**WHAT YOU WILL DO:**
a. Echo the Ebola news story word for word, from "NOBLESVILLE, Ind. (WISH)" up to and including "an all-important education.".
b. In the Ebola news story, how much money is the ministry trying to raise for the school's salaries?

[[ TEXT EXCERPT open ]]

NOBLESVILLE, Ind. (WISH) — Sei Buor winces as he watches television images of the deadly Ebola outbreak coming from Liberia.
“We went through 14 years of civil war, a weak economy, and we were just about to grow. It really breaks my heart,” he said.
Buor left Liberia in 1989 and now calls central Indiana home. But his heart and his life’s passion remain there. The pastor started Liberian International Christian College in 2009 to give young people there faith and an all-important education.
“We saw the need that if we were going to have more young people rebuild Liberia, it would be providing them education that has value,” he said.
The accredited school has graduated nearly 150 students. It recently opened a library and community technology center.
Buor was in Liberia earlier this summer preparing for another school year to begin when the outbreak hit. He and his wife had to leave. Public and private institutions were forced to close in a state of emergency. That means, for now, no school.
“You have hundreds and hundreds of young people who have seen a little hope in what we are doing there to provide education and now we can’t open school,” he said.
It also means no work for the school’s 37 employees.
“So they have no means to get food for their children or their family,” Buor said.
But he isn’t just watching helplessly. Buor, through his ministry, The United Liberia Inland Church Associates and Friends, is appealing to their friends and supporters to donate to cover the salaries for faculty, staff, and security workers while the school is closed. Their goal is $45,000.
Buor said, in the midst of tragedy, he remains faithful.
“God is going to intervene and we are all praying and asking all people of God, Christians, followers of Christ, to pray,” he said. “Because when we pray, something will happen.”
Despite the spread of the virus, Buor said, so far none of the school’s workers or students have gotten sick.

[[ TEXT EXCERPT closed ]]
[[ DATA EXCERPTS open ]]

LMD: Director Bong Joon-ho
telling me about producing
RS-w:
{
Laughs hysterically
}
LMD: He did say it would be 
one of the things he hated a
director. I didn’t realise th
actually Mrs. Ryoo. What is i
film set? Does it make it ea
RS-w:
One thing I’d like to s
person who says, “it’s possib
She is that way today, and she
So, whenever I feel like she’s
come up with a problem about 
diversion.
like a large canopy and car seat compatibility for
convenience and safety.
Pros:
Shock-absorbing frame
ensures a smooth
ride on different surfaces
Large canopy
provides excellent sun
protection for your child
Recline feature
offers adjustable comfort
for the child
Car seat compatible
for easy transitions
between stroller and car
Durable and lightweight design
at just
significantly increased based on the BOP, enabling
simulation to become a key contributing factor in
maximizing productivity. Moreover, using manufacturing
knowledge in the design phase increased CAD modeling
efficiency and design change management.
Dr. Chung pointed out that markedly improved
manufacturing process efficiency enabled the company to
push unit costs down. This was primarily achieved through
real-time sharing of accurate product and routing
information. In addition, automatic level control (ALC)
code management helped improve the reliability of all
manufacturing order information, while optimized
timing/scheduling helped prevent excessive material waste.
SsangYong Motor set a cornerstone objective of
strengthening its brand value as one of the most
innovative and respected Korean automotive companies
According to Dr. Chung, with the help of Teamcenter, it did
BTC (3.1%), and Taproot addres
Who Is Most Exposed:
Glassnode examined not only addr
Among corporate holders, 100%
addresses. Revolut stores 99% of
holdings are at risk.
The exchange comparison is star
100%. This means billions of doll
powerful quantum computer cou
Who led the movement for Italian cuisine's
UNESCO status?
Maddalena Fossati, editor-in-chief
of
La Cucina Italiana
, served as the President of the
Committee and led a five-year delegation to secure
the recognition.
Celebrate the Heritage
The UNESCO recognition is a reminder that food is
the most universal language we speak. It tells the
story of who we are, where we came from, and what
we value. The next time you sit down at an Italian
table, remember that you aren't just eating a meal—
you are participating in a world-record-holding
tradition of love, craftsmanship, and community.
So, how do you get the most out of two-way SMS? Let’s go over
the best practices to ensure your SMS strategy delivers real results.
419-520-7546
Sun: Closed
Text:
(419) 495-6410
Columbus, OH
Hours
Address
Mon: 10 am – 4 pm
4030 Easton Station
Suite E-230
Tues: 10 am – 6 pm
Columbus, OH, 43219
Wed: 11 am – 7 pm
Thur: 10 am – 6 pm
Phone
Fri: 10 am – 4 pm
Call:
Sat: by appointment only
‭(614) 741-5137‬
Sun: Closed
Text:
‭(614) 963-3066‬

[[ DATA EXCERPTS closed ]]

**ANSWERS TO THE PROBLEMS:**
a.
NOBLESVILLE, Ind. (WISH) — Sei Buor winces as he watches television images of the deadly Ebola outbreak coming from Liberia.
“We went through 14 years of civil war, a weak economy, and we were just about to grow. It really breaks my heart,” he said.
Buor left Liberia in 1989 and now calls central Indiana home. But his heart and his life’s passion remain there. The pastor started Liberian International Christian College in 2009 to give young people there faith and an all-important education.

b. $45,000